▸ Document passage
────────────────


    Barzin Samimi

    Tehran, Iran

  3. IMDBReviewer says:

    "Above Suspicion(1943)" was the last film Joan Crawford made under her Metro-Goldwyn-Mayer contract. Crawford had strictly made films for the studio since 1925. She left,because she was dissatisfied with the mundane scripts she was offered.Looking at this film,we can see her point.Here’s an espionage thriller that has a great premise and a good cast,but falters midway through.The plot is basically about honeymooners(Crawford and Fred MacMurray)being ask to do spy work in Nazi Germany. They must get information about a secret German mine.Along the way,they encounter colorful characters that lead them to clues.They even witness an assassination of a German leader in an opera house.The first 45 minutes is extremely suspenseful and Crawford and MacMurray have great chemistry together.However,the rest of the film is less than plausible and the ending leaves much to be desired.The problem,though,is with the director,Richard Thorpe.Not one of MGM’s best directors,Thrope puts too many unnecessary scenes in the film,that distract from the plot.In addition,he wastes the talent of some great character actors,putting them in one-dimensional roles.Basil Rathbone was great at playing sinister roles.Here he plays a conniving Nazi,but has very little to do.The major miscasting was letting Conrad Veidt play a charming spy.Veidt was marvelous at playing an acid-tongued Nazi officer,most notably in the classic,"Casablanca(1943)." In other hands like Alfred Hitchcock or Fritz Lang,this film could have been first-rate.Crawford wouldn’t have a hit movie until "Mildred Pierce(1945)",where she gave perhaps the best performance of her career as a self-sacrificing mother. As it is, the film isn’t a bomb,but there are much better spy thrillers out there.I give it 2 1/2 stars out of four.

  4. IMDBReviewer says:

    Above Suspicion (1943)

────────────────

▸ Entries shown
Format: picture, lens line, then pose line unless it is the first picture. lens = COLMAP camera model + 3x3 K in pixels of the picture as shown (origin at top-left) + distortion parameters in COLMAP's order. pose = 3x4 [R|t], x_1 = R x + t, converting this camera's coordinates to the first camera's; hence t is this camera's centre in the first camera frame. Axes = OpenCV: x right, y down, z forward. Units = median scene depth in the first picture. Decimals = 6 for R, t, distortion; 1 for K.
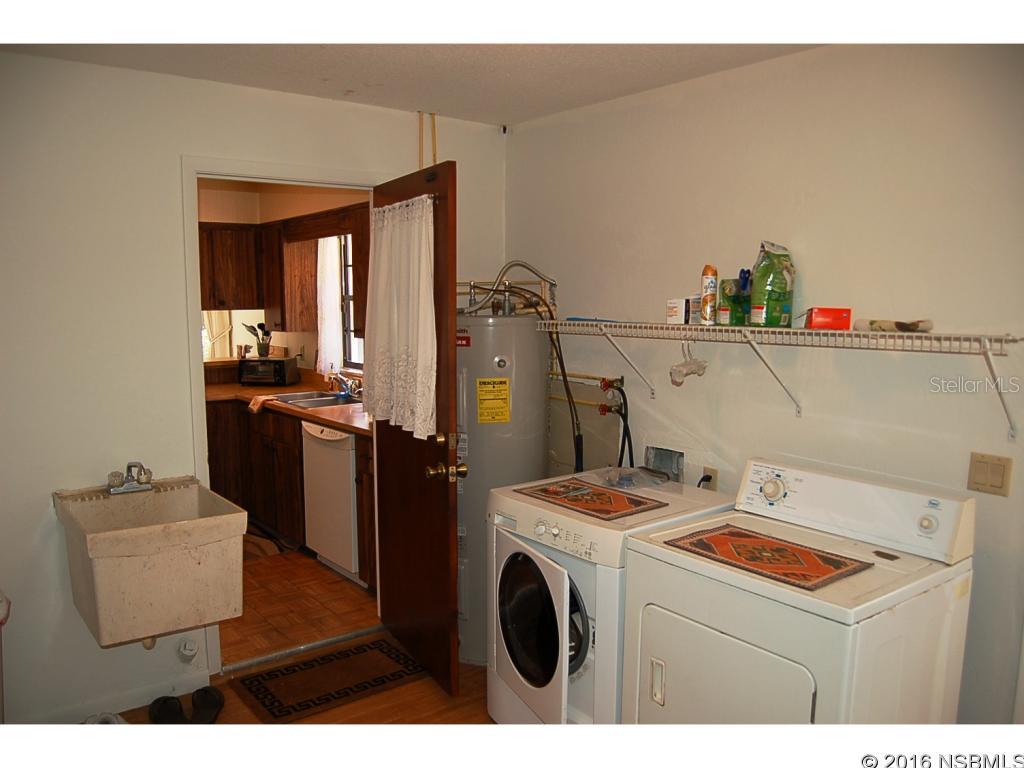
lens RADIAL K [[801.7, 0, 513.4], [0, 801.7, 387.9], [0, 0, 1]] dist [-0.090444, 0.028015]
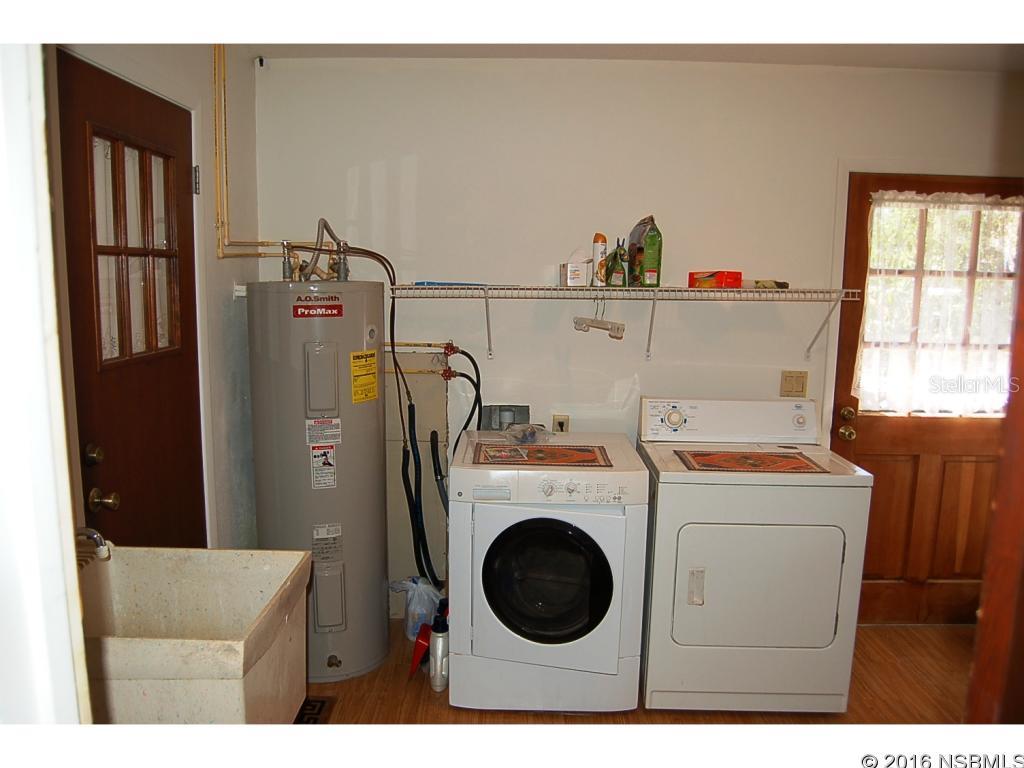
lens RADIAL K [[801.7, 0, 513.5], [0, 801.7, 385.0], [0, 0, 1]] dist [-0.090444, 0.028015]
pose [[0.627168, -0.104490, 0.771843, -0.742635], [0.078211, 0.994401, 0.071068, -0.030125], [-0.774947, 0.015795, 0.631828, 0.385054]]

────────────────

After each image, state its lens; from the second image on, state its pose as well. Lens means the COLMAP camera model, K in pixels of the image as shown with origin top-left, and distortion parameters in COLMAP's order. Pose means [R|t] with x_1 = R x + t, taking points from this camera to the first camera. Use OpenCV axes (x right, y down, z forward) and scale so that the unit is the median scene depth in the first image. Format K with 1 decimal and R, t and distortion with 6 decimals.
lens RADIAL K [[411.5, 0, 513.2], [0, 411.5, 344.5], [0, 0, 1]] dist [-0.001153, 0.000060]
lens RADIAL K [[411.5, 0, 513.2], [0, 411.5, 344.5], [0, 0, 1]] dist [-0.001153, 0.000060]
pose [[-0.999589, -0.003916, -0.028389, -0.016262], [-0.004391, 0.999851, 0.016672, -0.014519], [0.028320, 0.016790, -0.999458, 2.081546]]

────────────────

▸ Task objective
Copy out the entire Above Suspicion review passage word for word, changing nothing.

▸ Completed exercise

    Barzin Samimi

    Tehran, Iran

  3. IMDBReviewer says:

    "Above Suspicion(1943)" was the last film Joan Crawford made under her Metro-Goldwyn-Mayer contract. Crawford had strictly made films for the studio since 1925. She left,because she was dissatisfied with the mundane scripts she was offered.Looking at this film,we can see her point.Here’s an espionage thriller that has a great premise and a good cast,but falters midway through.The plot is basically about honeymooners(Crawford and Fred MacMurray)being ask to do spy work in Nazi Germany. They must get information about a secret German mine.Along the way,they encounter colorful characters that lead them to clues.They even witness an assassination of a German leader in an opera house.The first 45 minutes is extremely suspenseful and Crawford and MacMurray have great chemistry together.However,the rest of the film is less than plausible and the ending leaves much to be desired.The problem,though,is with the director,Richard Thorpe.Not one of MGM’s best directors,Thrope puts too many unnecessary scenes in the film,that distract from the plot.In addition,he wastes the talent of some great character actors,putting them in one-dimensional roles.Basil Rathbone was great at playing sinister roles.Here he plays a conniving Nazi,but has very little to do.The major miscasting was letting Conrad Veidt play a charming spy.Veidt was marvelous at playing an acid-tongued Nazi officer,most notably in the classic,"Casablanca(1943)." In other hands like Alfred Hitchcock or Fritz Lang,this film could have been first-rate.Crawford wouldn’t have a hit movie until "Mildred Pierce(1945)",where she gave perhaps the best performance of her career as a self-sacrificing mother. As it is, the film isn’t a bomb,but there are much better spy thrillers out there.I give it 2 1/2 stars out of four.

  4. IMDBReviewer says:

    Above Suspicion (1943)